Я сказала ей, что в умножении не имеет значения, какое из чисел больше. Если количество минусов четное, то результат положительный, а если нечетное – то отрицательный.
– То есть нечетные числа всегда отрицательные?
– Нет! – сказала я, чувствуя, как учащается мой пульс. – Извините. Мне надо подумать, как вам объяснить это получше.
Увидев, что я раздражена, Дина успокоилась и стала меня утешать – в точности как моя мать.
– Дорогуша, – сказала она, отложив карандаш, – не волнуйся, мы рано или поздно это одолеем, – она подвинула ко мне свой блокнот. – Запиши сюда всё, что ты мне только что рассказывала, только с примерами, а я приду домой и прочту, ладно? Как тебе такой план?
– Неплохой план, – ответила я и принялась писать.
– Только не забудь примеры, – сказала она, глядя мне через руку, – а то, как увижу все эти слова – «коэффициент», «переменная», я тогда такая: «У-у-у»!» – вообще не врубаюсь.
Когда я вписала примеры, она закивала.
– Всё, как я говорила. Теперь у нас проблем не будет.
* * *
В десять вечера позвонил Иван.
– Ты где? – спросила я.
– У твоего дома.
Я выглянула в окно. Он стоял под фонарем у телефона экстренной связи. Эти телефоны напрямую соединены с полицией кампуса, на них нет даже блока с цифрами для набора. Понятия не имею, как Иван умудрился позвонить с него в мою комнату. Я спустилась на улицу. Он был не такой, как обычно, – какой-то возбужденный.
– Думаю, нам нужно выпить по кружечке, – сказал он. Он уже говорил, что алкоголь может мне помочь. Помочь в общении. Одержимость выпивкой – одна из тех особенностей колледжа, которые удивляли меня больше всего. На спиртное я всегда смотрела с предубеждением, поскольку мои родители любили принять за ужином и всякий раз после этого начинали меня бесить. Я и раньше знала, что алкоголь – немаловажная часть студенческой жизни, и что некоторые весьма небезразличны к этой теме, но даже представить себе не могла, что «некоторые» – это практически все, кроме самых скучных или инфантильных личностей и еще, может быть, религиозных людей. Нельзя просто не пить – так, чтобы это не выглядело демонстративно.
– Хорошо, – ответила я. – Пойдем выпьем по кружечке.
Иван повел меня в какой-то крутой пивной садик, мигающий белыми рождественскими огоньками. Охранник на входе попросил документы. Иван, кажется, сначала не понял, почему нас не пускают. Похоже, он принял это за дискриминацию.

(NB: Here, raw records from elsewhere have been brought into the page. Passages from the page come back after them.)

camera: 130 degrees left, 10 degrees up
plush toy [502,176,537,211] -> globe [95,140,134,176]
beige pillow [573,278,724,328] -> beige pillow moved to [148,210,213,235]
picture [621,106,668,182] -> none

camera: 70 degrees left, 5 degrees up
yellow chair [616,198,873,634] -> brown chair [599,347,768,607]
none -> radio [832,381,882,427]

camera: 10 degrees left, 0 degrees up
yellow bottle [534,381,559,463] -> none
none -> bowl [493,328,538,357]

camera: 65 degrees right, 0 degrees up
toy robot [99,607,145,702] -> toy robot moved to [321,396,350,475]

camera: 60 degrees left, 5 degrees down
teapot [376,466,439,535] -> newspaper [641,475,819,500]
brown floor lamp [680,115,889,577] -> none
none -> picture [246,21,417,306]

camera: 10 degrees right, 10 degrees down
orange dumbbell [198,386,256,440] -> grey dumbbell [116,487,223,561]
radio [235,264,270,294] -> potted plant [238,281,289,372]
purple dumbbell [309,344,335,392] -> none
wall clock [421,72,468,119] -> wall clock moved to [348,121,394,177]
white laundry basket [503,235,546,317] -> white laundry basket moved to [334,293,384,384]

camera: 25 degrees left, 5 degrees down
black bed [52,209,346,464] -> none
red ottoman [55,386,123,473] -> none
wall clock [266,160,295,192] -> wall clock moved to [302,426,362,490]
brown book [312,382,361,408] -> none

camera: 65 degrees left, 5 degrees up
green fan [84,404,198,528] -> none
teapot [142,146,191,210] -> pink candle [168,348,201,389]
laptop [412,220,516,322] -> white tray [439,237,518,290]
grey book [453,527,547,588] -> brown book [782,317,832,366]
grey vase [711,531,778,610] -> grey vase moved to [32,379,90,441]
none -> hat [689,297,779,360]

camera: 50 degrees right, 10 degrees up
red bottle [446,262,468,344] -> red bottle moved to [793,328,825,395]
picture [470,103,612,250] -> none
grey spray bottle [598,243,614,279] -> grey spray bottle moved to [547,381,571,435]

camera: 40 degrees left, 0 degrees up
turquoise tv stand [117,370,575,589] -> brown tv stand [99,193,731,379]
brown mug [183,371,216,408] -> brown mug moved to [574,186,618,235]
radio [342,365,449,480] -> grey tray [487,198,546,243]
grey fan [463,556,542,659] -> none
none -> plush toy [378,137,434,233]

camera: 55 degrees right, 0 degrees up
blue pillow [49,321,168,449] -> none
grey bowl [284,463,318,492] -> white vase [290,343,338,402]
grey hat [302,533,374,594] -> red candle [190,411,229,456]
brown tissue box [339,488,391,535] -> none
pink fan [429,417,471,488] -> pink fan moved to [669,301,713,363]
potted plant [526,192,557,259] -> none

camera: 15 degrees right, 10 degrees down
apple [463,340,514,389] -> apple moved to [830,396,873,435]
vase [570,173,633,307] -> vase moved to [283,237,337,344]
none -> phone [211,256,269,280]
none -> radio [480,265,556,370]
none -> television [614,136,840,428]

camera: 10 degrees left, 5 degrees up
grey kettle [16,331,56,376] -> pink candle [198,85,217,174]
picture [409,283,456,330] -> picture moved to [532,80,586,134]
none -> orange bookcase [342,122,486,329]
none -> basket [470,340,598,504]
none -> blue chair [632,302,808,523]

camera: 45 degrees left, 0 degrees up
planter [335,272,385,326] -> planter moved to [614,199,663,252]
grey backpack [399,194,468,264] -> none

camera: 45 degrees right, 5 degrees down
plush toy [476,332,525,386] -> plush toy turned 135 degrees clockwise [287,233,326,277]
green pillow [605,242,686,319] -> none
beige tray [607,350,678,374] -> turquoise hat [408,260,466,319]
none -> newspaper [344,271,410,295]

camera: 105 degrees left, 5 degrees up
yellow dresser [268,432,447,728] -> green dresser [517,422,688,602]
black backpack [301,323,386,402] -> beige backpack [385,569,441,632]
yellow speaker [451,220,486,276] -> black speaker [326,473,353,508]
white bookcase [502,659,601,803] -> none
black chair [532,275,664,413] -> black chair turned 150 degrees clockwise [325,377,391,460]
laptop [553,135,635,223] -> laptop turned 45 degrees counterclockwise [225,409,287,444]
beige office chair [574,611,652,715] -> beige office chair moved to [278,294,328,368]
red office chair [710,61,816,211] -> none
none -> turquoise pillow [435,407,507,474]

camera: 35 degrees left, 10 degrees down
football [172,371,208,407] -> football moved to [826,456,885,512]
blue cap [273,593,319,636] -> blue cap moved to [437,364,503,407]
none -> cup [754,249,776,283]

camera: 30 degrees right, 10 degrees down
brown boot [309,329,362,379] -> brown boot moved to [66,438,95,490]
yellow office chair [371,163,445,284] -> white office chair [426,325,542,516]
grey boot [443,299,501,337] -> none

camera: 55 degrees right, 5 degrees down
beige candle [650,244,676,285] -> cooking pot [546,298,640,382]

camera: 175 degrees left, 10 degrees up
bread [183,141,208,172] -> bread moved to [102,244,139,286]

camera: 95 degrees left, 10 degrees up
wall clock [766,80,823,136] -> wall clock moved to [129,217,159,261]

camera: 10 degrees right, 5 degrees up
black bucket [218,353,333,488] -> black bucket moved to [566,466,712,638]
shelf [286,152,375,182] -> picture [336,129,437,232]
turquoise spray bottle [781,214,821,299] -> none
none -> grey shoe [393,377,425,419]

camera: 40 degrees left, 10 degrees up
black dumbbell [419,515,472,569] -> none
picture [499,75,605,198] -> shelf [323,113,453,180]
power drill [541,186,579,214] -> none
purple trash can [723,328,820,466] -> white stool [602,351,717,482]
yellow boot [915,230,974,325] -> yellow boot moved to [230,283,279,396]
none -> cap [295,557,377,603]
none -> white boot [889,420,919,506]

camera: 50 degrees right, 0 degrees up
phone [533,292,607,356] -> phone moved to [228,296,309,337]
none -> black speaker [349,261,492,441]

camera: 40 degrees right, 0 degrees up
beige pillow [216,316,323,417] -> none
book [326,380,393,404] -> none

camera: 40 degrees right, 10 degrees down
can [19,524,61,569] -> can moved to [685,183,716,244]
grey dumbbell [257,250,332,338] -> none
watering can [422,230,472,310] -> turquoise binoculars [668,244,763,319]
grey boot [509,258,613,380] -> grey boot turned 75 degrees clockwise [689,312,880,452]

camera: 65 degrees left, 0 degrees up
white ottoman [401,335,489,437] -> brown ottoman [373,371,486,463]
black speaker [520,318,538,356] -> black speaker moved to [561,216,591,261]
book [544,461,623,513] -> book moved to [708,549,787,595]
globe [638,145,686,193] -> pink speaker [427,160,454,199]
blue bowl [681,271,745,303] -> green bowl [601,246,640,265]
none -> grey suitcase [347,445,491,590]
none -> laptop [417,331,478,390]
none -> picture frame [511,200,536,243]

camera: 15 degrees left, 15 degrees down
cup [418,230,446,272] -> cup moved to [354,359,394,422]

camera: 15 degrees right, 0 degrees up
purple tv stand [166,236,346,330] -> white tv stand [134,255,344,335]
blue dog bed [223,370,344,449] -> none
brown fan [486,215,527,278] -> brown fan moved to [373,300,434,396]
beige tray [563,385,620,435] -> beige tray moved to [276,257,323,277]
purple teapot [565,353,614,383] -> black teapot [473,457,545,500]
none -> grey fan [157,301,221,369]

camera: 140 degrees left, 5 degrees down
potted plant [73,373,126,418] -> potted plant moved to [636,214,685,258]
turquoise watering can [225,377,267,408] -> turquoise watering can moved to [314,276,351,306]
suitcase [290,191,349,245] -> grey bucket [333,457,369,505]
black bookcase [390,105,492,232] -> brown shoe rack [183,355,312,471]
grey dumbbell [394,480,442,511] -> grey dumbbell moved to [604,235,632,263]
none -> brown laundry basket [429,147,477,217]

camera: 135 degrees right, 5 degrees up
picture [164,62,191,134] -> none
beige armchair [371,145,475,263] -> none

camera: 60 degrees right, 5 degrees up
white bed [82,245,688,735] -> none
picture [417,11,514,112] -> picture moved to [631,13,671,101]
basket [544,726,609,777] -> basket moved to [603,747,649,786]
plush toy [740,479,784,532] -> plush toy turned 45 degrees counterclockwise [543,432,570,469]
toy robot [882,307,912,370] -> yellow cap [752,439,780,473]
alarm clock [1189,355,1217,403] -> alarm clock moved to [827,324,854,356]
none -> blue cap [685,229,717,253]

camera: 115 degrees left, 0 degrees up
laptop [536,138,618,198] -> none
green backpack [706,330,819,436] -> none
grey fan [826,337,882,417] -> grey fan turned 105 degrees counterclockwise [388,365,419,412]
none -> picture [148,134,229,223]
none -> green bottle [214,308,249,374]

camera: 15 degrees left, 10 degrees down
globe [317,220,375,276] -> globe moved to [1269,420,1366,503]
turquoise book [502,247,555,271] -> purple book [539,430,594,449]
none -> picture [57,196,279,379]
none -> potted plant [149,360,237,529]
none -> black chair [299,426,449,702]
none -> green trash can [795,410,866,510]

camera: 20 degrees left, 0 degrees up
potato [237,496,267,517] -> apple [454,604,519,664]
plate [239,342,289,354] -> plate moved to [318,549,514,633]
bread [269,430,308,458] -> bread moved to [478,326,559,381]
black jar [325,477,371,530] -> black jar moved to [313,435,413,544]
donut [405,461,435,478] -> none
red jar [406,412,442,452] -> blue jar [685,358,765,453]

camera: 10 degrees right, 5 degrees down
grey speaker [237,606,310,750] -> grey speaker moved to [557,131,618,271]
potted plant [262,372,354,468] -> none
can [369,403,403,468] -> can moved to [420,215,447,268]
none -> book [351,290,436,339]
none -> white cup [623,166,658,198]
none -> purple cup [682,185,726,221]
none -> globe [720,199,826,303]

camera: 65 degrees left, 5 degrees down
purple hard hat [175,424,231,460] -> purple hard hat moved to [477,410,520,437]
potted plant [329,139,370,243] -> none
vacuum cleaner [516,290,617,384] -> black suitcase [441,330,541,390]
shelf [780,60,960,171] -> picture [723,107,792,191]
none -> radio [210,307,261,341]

– Мне нет двадцати одного, – объяснила я.
– Так дело в этом?
– В этом, дружище, – сказал охранник.
В двадцати минутах ходьбы от кампуса мы набрели на переполненный подвальчик с теплой стеной табачного дыма, пивным туманом и какими-то влажноватыми опилками на полу. Иван нашел столик, где люди собирались уходить – высокий столик с табуретами, – и стоял над ними, пока они не поднялись.
– Можешь подождать здесь, – сказал он. – Ты что будешь?
– Не знаю, – ответила я. Иван некоторое время смотрел на меня, и потом направился к стойке.
Все вокруг орали и были в футболках. Казалось, что спин больше, чем лиц. Я видела, как Иван, перегнувшись через стойку, что-то говорит барменше, девушке с короткой стрижкой, с ямочками и с улыбкой в глазах, хотя губами она не улыбалась. Он вернулся с пивом в полулитровых бокалах и протянул мне то, что светлее. Бокал показался мне тяжелым. Дорогим и взрослым.